» Ziel der Aufgabe
Beantworten Sie anhand der Filmkritik zu „Die Unberührbare“ folgende Fragen:
1. In welcher Art von Bildern erzählt der Film?
2. In welchem Jahr und mit welchem Roman gelang Gisela Elsner der Durchbruch in der deutschen Literaturszene?
3. In welches Hotel geht es für Hanna, nachdem sie im Interview die „Wahrheit von Lenin“ gefordert hat?

» Textausschnitt
Wäre dieser Film nicht eine Liebeserklärung, er wäre kaum zu
ertragen: eine glücklose Winterreise durch Deutschland, die immer wieder
in die Bezugslosigkeit zurückführt.
Regisseur
Oskar Roehler wechselt nach den Berliner Szenefilmen Silvester
Countdown
und Gierig
die Gangart (obwohl beide Titel auf verquere Weise auch zu diesem verhaltenen
Film passen würden - ein letzter Countdown, unterbrochen von Lebensgier):
Die
Unberührbare
erzählt in schön kadrierten Schwarzweissbildern von einer Welt die
hässlich geworden ist, und anstelle einer Handlung im eigentlichen Sinn
eine Serie kompakter, in sich geschlossener Variationen zum Thema der Fremdheit
(die Inhaltsangabe ist in ihrer Klarheit eigentlich irreführend). Hanna
Flanders, die Hauptfigur, ist nach Roehlers Mutter modelliert - Gisela Elsner
hatte 1964 mit dem satirischen Roman "Die Riesenzwerge" den Durchbruch
in der deutschen Literaturszene geschafft. Doch die Vorläuferin der Studentenbewegung
sah sich bald von der Zeit überholt - in den 70ern verhallten ihre schonungslosen
Analysen der BRD ungehört, in den 80ern verschwand sie endgültig in
der Versenkung. Zurückgezogen und in finanzieller Not verkroch sie sich
in ihrem Schwabinger Apartment, verzweifelte nach dem Ende der DDR endgültig
und stürzte sich - von Alkohol und Drogen zerüttet - aus dem Krankenhausfenster
in den Tod.
Das
Schöne an Die
Unberührbare
(neben seinen unbestreitbaren formalen Qualitäten) ist dabei, dass er seine
Hauptfigur als widersprüchlich begreift - eben noch fordert Hanna im Interview
die "Wahrheit von Lenin", dann geht es ab ins Hotel Excelsior, nachdem
trotz Geldmangels noch ein schicker Designermantel gekauft worden ist. Roehlers
Film lässt solche Gegensätze unkommentiert stehen - anstelle einer
einseitigen "Aufarbeitung" eines Schicksals als Gesellschaftsindikator,
bemüht sich Die
Unberührbare
mit Erfolg, den Kern der Beziehungen der Figuren untereinander auszuloten -
der politische Mehrwert stellt sich aus dem Wissen um die Anschauung der Hauptfigur
von allein ein.

» Zu prüfende Daten

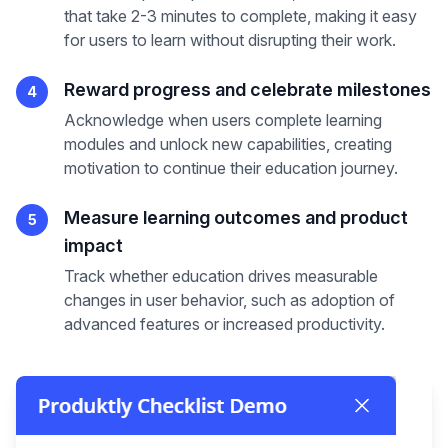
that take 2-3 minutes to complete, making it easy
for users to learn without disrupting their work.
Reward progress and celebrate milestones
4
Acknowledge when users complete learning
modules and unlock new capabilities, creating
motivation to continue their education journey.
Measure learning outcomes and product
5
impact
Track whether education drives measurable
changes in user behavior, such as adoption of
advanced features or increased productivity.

* * *

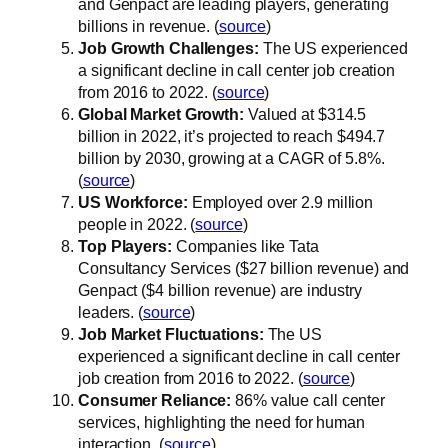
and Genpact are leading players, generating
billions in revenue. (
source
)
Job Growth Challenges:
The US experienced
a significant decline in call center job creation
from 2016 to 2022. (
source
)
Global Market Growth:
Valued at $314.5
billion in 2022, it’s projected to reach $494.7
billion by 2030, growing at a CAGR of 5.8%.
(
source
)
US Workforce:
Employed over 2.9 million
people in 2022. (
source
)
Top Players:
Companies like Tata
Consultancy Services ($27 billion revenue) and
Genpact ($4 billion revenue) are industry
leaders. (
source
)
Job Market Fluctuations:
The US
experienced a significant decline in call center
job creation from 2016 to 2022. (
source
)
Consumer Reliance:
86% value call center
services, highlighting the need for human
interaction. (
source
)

» Lösung
1. In schön kadrierten Schwarzweißbildern.
2. 1964 mit dem satirischen Roman „Die Riesenzwerge“.
3. Ins Hotel Excelsior.